## Exercise prompt
Determine which lines of the records include the word "ring", and copy them.
+++ Data provided
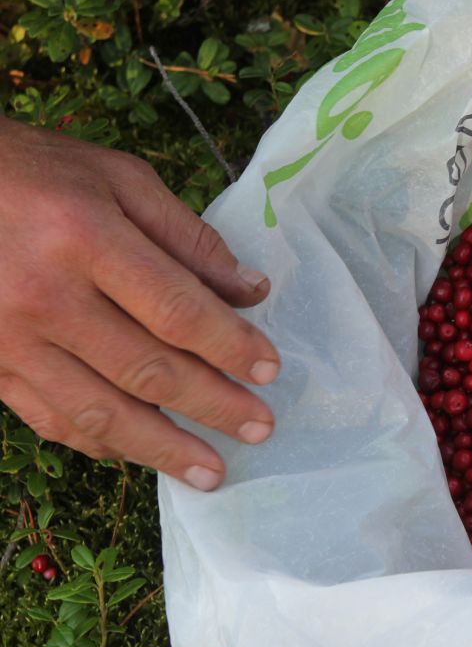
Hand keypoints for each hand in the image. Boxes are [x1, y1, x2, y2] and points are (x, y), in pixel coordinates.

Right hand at [0, 117, 279, 490]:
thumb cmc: (35, 175)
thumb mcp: (118, 178)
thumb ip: (188, 237)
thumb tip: (251, 291)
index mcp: (86, 238)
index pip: (177, 310)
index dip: (230, 346)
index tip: (270, 370)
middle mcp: (45, 297)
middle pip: (148, 370)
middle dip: (213, 405)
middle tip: (260, 428)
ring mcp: (9, 339)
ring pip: (100, 412)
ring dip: (163, 448)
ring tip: (211, 471)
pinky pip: (51, 419)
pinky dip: (100, 443)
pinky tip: (140, 453)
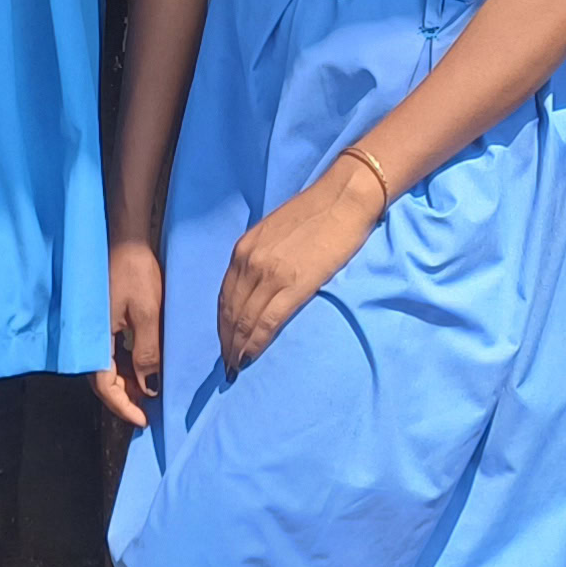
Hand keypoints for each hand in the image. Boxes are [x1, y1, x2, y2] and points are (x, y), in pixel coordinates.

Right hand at [95, 234, 164, 429]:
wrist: (125, 237)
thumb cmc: (135, 271)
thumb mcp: (146, 313)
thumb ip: (146, 352)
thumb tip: (148, 387)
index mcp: (95, 339)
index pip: (104, 385)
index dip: (122, 406)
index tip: (142, 421)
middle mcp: (90, 338)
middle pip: (103, 380)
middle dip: (125, 399)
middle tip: (148, 412)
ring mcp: (96, 330)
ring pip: (108, 368)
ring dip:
++++++
## Your response
ring mcp: (9, 339)
ring pip: (100, 412)
ring dip: (163, 448)
ring tip: (211, 471)
ring mcp: (96, 330)
ring pip: (108, 368)
ring dip:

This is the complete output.